Estamos de volta em mais um tópico da Corte de Inverno que, apesar da seca de comentários, espero ver discutido aqui.
A questão fundamental é até que bem simples. Hoje, temos no mercado incontáveis títulos de RPG, aos títulos mais variados possíveis, indo desde o cotidiano, esperável, original, surpreendente e o realmente bizarro (não chega a ser tanto, mas acho que cabe incluir aí o "Mulheres Machonas Armadas até os Dentes" e o "Pokétchullu", que andam sumidos há um bom tempo. GRAÇAS A DEUS). Em termos de gêneros de ambientação, também temos uma fauna impressionantes: futurista positivista, pós-apocalíptico, medieval fantástico, medieval histórico, oitocentista, oriente feudal histórico, oriente feudal fantástico, oriente médio fantástico, Índia fantástica, América pré-colombiana fantástica, vitoriano, steam punk... E por aí vai. Verdade seja dita, vários cenários que eu consideraria interessantes, até onde sei, realmente não foram explorados em RPG, como a África Negra pré-Grandes Navegações ou até mesmo a cultura americana pré-colombiana (os astecas, por exemplo, são uma fonte bem recorrente, pasmem, no RPG da White Wolf Scion, que já vimos pincelado aqui).

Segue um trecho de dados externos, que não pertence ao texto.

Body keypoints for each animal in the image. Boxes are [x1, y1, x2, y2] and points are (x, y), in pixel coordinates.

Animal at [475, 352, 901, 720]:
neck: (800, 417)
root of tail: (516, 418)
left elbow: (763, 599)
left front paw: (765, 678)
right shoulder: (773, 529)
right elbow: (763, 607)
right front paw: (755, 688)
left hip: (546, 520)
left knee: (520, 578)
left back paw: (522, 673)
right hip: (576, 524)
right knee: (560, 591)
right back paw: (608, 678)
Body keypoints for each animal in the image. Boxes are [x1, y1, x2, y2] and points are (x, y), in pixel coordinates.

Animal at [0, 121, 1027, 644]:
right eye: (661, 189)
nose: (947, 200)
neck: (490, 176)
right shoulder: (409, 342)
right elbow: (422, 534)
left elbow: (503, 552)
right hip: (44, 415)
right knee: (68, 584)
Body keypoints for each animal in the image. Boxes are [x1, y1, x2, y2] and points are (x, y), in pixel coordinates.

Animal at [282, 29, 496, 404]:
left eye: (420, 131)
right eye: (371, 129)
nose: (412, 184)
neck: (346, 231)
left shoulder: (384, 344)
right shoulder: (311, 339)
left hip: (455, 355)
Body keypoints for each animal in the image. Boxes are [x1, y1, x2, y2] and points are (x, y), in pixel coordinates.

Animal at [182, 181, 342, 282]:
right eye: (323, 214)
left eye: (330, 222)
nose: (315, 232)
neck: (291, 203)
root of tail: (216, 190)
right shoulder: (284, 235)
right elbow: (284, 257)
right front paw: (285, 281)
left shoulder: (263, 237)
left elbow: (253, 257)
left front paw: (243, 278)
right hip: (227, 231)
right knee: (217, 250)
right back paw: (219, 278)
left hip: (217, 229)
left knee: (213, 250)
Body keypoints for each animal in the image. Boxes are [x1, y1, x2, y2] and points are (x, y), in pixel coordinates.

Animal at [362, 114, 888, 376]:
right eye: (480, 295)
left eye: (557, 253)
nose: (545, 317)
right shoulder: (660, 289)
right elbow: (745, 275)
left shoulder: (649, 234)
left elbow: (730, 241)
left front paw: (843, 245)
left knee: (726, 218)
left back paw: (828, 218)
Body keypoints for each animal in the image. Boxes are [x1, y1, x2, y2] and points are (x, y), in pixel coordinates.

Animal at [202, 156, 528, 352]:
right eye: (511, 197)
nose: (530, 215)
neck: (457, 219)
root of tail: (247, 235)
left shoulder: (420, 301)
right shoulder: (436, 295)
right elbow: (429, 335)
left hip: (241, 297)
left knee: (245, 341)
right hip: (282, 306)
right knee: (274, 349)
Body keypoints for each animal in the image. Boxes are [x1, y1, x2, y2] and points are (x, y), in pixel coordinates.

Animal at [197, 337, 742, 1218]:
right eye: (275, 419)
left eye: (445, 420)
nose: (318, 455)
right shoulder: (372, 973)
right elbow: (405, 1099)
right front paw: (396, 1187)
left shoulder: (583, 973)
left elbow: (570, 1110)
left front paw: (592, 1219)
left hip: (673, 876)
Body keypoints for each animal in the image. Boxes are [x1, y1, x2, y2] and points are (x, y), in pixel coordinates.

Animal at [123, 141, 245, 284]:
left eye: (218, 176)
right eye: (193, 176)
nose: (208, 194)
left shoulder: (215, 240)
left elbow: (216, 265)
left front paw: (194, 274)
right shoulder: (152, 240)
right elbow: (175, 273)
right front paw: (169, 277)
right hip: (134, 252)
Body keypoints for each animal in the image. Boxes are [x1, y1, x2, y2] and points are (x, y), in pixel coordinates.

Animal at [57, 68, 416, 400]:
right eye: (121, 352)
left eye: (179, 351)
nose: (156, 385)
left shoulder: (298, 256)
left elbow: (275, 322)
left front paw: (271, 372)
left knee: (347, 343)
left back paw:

Mas, olhando para o nosso umbigo por um momento, mesmo tendo aqui no Brasil iniciativas mais "contemporâneas" como o NWoD (e OWoD) pela Devir ou o M&M pela Jambô, ou até mesmo o Rastro de Ctchullu pela Steam Punk, tudo isso é quase nota de rodapé se comparadas às iniciativas de RPGs medievais como D&D 4th e 3.x, Old Dragon, Age of Dragon, Pathfinder, Vikings, Crônicas da Sétima Lua e inúmeros outros (não custaria muito para incluir aí também L5R ou Qin, que vira e mexe ainda dão uns gritos aqui no blog). RPGs futuristas estão praticamente mortos no Brasil, e M&M infelizmente não parece ter sido a explosão de popularidade que se esperava, mesmo podendo ter o sistema usado pros mais diversos tipos de narrativa heróica (indo do medieval ao futurista inter-galático, do tom heróico ao épico sem graves problemas).
Tudo bem, o RPG tem profundas raízes históricas com o wargames de estratégia medievais, e o legado deixado por Tolkien é inegável em D&D, que acho que só deixou de ser o "norte" das editoras americanas bem recentemente. Enfim. Também é inegável que o principal charme do RPG é o de "simulador de realidade", e que não faria muito sentido interpretarmos personagens totalmente banais e comuns, inseridos em contextos plenamente banais e comuns de nossas realidades paralelas (como o que vimos nessa tirinha). O diferente sempre é muito mais interessante, e, embora segundo Gombrich, "a apreciação do objeto artístico parta de um princípio análogo entre espectador e obra" (afinal de contas, imagino que ninguém se amarre muito em discutir as influências do berimbau javanês na cultura bizantina), a TOTAL analogia, creio eu, é bastante indesejável.
Congestionamento de cavalos. "Eu falei que era pra jogarmos algo contemporâneo em São Paulo. Lá não acontece essas coisas." ... Até parece. |
Tá, mas e por que o mesmo não funcionaria tão bem, por exemplo, num cenário mais futurista? O pacato cidadão não poderia acordar de manhã, tomar suas pílulas de café, se teleportar para a nave espacial em que trabalha, e na volta para casa, comprar um novo simulador de realidade virtual de viagem aos anéis de Saturno, por exemplo? Hm... Eu não achei "tão" legal assim. Continuo achando que, entre outras coisas, a grande sacada de Star Wars foi dar um toque de "medieval" ao futurista (Jedis sendo quase "cavaleiros templários", defendendo o "Bem" a serviço da "Igreja"), além de um ou outro drama pessoal (Luke indeciso se aceita ou não o Lado Negro, frustrado pelo amor da sua vida ser sua irmã [Eita, novela mexicana!], pelo seu arqui-inimigo ser seu pai, etc.).
Bom, acho que a pergunta então deveria ser por que o RPG medieval acaba fazendo muito mais sucesso (a ponto das iniciativas mais "caseiras" nacionais o seguirem, inclusive) do que os outros gêneros (futurista, contemporâneo, etc.)?